Yes, the automotive market has created an expectation of their vendors, and vendors have fallen in line, largely because they feel like they “have to” because it’s automotive.
However, many companies selling to very large, very powerful organizations (including in automotive) have made unprecedented price increases successfully in both timing (off-cycle, more frequent) and magnitude (much, much higher than typical and even above contract-mandated maximums).
Customers, especially those with well-resourced, well-prepared procurement teams, will object, refuse, and rebut. And depending on the power you have with them, you can still pass along increases citing the current environment as the reason for the unplanned but unavoidable price action that is necessary to continue to deliver products and services.
2. If we raised prices too much back in May and have seen a significant volume decline in the past 3 months, should we lower prices or wait for the inflation to catch up?
There are a few considerations to this question. Can you afford to lower prices? If the products, services, or customers where volume loss has occurred are not profitable (or profitable enough) under a rolled-back lower price, then a roll-back doesn’t make sense. (Presumably, the reason for the price increase was higher costs which made the increase necessary and appropriate. As such, a roll-back may not be practically possible.)
This often results in a hard internal conversation about where we can realistically win in the market:
- What should we offer?
- What value does it deliver to customers?
- Has our value and price become disconnected?
- Does it point to a need for innovation and/or product and service improvement?
- Where has the volume loss occurred?
- Is it across the board or specific to a set of customers/products/services?

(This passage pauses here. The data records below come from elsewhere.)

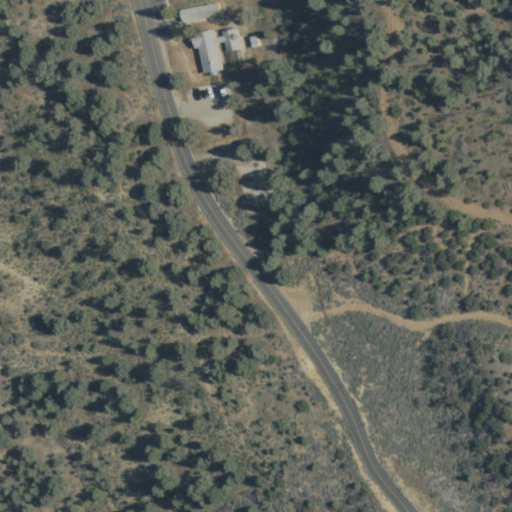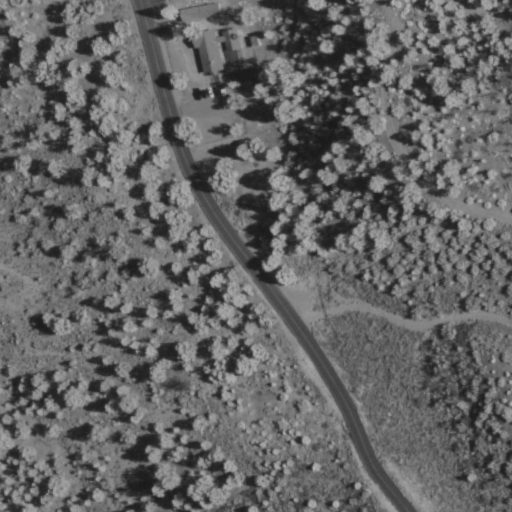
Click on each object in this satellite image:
building: (203, 11)
building: (193, 12)
building: (209, 48)
building: (214, 48)
road: (197, 106)
road: (504, 242)
road: (250, 266)
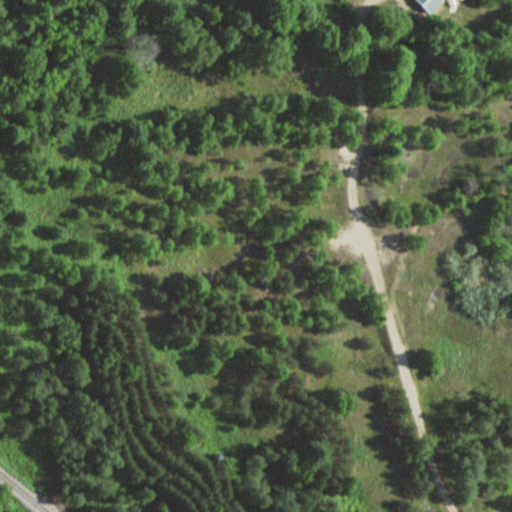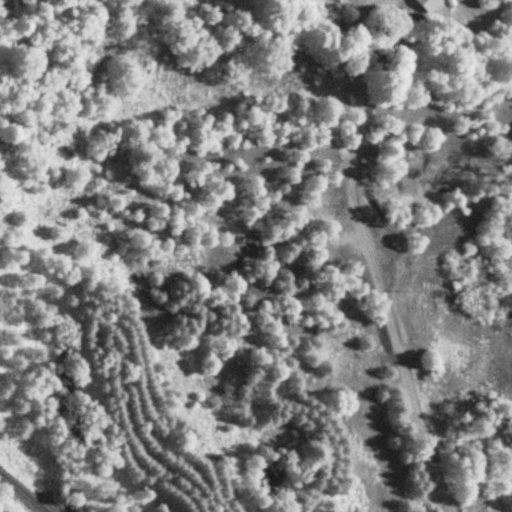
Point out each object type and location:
road: (407, 1)
building: (424, 3)
building: (425, 3)
building: (420, 18)
road: (371, 258)
railway: (23, 492)
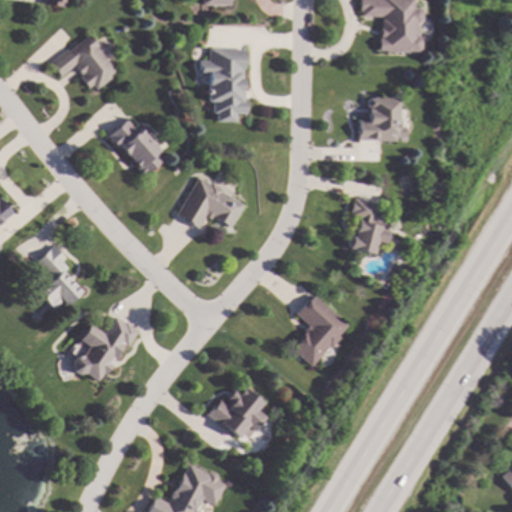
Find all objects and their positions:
building: (51, 2)
building: (212, 2)
building: (52, 3)
building: (210, 3)
road: (276, 14)
building: (391, 23)
building: (392, 24)
building: (82, 62)
building: (83, 64)
building: (222, 81)
building: (222, 83)
building: (378, 119)
building: (379, 121)
building: (132, 145)
building: (133, 147)
road: (295, 177)
building: (206, 205)
building: (206, 206)
building: (3, 210)
building: (3, 212)
road: (95, 216)
building: (364, 225)
building: (365, 227)
building: (52, 279)
building: (51, 280)
building: (314, 329)
building: (315, 331)
building: (98, 347)
building: (99, 349)
road: (416, 357)
road: (442, 399)
building: (234, 412)
road: (139, 413)
building: (236, 415)
building: (507, 477)
building: (507, 478)
building: (187, 492)
building: (188, 492)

The more granular we can pinpoint what is happening, the more we can take any price actions and discounts, if necessary, on the fewest customers and products possible.

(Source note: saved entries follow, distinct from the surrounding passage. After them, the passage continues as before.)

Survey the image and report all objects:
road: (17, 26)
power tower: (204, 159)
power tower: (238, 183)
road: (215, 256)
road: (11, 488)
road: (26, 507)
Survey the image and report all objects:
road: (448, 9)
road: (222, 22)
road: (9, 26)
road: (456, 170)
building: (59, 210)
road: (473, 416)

How overpriced do you believe you are? If you are significantly overpriced relative to comparable competitive solutions, “waiting for inflation to catch up” will result in a long period of reduced sales. In that case, I think a carefully-worded “mea culpa” with a price roll-back would be appropriate.
3. What are the pros/cons of having a publicly available price list, vs an “internal only” price list that is used by sales during the quoting process?
Your clients are right. That transparency is terribly damaging to their pricing power. There are no obvious pros to published price lists for nearly any business. The cons are many:
- It makes it complicated to charge different customers differently for the same products and services. (Doing this is legal, moral, and appropriate under many circumstances, but a published list creates challenges for pricing relative to value and price sensitivity.)
- It can prevent sales when someone sees a price that they perceive as too high BEFORE there has been enough opportunity to connect the customer to the value.
- It creates challenges when changing prices if customers and prospects have access to outdated lists that they can use against you.
4. What are your thoughts, especially for smaller companies in large markets, regarding making price increases/adjustment announcements?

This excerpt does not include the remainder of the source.